◆ **ABOUT THIS EXERCISE**: Stop at the line that contains "left ear: (324, 137)". Until then, set down each line of the records exactly, beginning with the first, and skip pictures.

RECORDS TO PROCESS below:

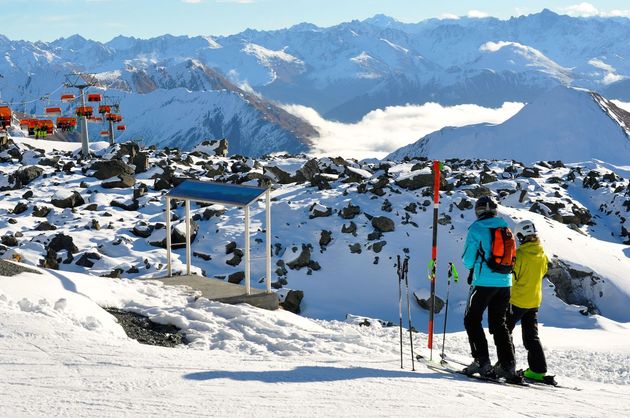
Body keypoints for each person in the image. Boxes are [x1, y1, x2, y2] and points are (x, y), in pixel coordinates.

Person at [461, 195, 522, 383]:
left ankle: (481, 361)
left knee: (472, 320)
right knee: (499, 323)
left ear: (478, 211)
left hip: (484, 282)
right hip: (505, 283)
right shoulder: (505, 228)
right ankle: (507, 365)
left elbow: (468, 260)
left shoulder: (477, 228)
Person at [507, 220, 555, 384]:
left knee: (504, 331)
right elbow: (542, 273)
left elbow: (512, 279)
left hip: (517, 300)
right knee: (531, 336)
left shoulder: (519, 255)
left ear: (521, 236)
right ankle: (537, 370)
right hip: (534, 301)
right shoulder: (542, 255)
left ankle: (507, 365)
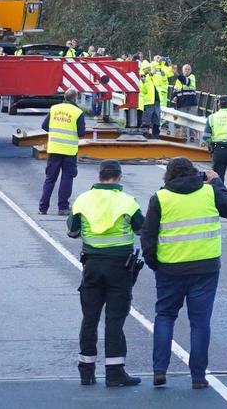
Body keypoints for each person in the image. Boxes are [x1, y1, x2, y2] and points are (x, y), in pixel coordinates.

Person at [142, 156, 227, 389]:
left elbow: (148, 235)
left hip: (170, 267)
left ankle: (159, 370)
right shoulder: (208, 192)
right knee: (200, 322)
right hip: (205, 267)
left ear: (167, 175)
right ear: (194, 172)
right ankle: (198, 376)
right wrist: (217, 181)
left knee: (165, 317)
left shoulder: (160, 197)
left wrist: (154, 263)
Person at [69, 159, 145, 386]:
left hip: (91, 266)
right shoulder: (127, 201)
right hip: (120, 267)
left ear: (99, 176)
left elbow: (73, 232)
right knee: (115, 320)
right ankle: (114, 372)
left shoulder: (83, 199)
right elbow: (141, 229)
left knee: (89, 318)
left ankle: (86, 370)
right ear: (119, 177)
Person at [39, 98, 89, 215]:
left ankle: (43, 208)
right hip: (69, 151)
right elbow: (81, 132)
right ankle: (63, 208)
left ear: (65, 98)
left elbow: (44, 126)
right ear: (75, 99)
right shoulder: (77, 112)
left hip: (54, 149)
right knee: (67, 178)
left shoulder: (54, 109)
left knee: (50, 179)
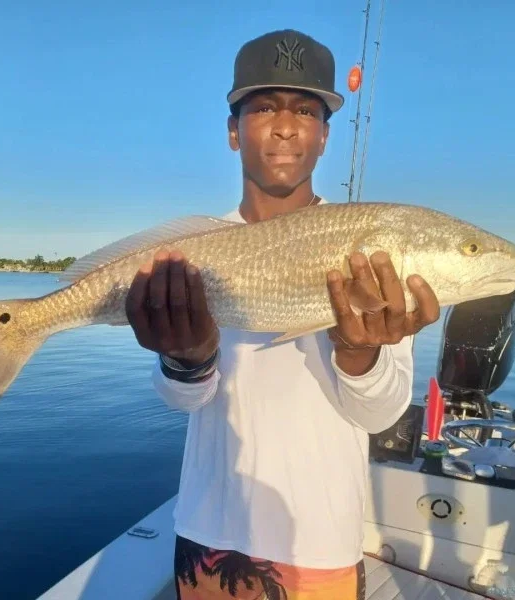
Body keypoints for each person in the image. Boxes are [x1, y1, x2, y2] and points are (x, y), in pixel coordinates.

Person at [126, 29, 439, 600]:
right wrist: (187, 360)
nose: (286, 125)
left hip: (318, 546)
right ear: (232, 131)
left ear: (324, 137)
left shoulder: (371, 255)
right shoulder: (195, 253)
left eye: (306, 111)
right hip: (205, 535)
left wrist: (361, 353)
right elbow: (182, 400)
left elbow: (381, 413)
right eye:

End of RECORDS TO PROCESS.

◆ **ANSWER TO THE PROBLEM**:
Body keypoints for each person in the image. Boxes are [x1, y1, x2, y2] and points are (x, y), in pixel coordinates.

Person at [461, 195, 522, 383]:
left ankle: (481, 361)
left knee: (472, 320)
right knee: (499, 323)
left ear: (478, 211)
left hip: (484, 282)
right hip: (505, 283)
right shoulder: (505, 228)
right ankle: (507, 365)
left elbow: (468, 260)
left shoulder: (477, 228)
Person at [507, 220, 555, 384]:
left knee: (504, 331)
right elbow: (542, 273)
left elbow: (512, 279)
left hip: (517, 300)
right knee: (531, 336)
left shoulder: (519, 255)
left ear: (521, 236)
right ankle: (537, 370)
right hip: (534, 301)
right shoulder: (542, 255)
left ankle: (507, 365)
Body keypoints for each person in the image. Boxes are [x1, y1, x2, y2] and points are (x, y), in pixel coordinates.

Person at [142, 156, 227, 389]:
left elbow: (148, 235)
left hip: (170, 267)
left ankle: (159, 370)
right shoulder: (208, 192)
right knee: (200, 322)
right hip: (205, 267)
left ear: (167, 175)
right ear: (194, 172)
right ankle: (198, 376)
right wrist: (217, 181)
left knee: (165, 317)
left shoulder: (160, 197)
left wrist: (154, 263)
Person at [69, 159, 145, 386]:
left hip: (91, 266)
right shoulder: (127, 201)
right hip: (120, 267)
left ear: (99, 176)
left elbow: (73, 232)
right knee: (115, 320)
right ankle: (114, 372)
left shoulder: (83, 199)
right elbow: (141, 229)
left knee: (89, 318)
left ankle: (86, 370)
right ear: (119, 177)
Person at [39, 98, 89, 215]:
left ankle: (43, 208)
right hip: (69, 151)
right elbow: (81, 132)
right ankle: (63, 208)
left ear: (65, 98)
left elbow: (44, 126)
right ear: (75, 99)
right shoulder: (77, 112)
left hip: (54, 149)
right knee: (67, 178)
left shoulder: (54, 109)
left knee: (50, 179)
Body keypoints for each person in the image. Boxes are [x1, y1, x2, y2] and points are (x, y), in pixel coordinates.

Person at [126, 29, 439, 600]:
right wrist: (187, 360)
nose: (286, 125)
left hip: (318, 546)
right ear: (232, 131)
left ear: (324, 137)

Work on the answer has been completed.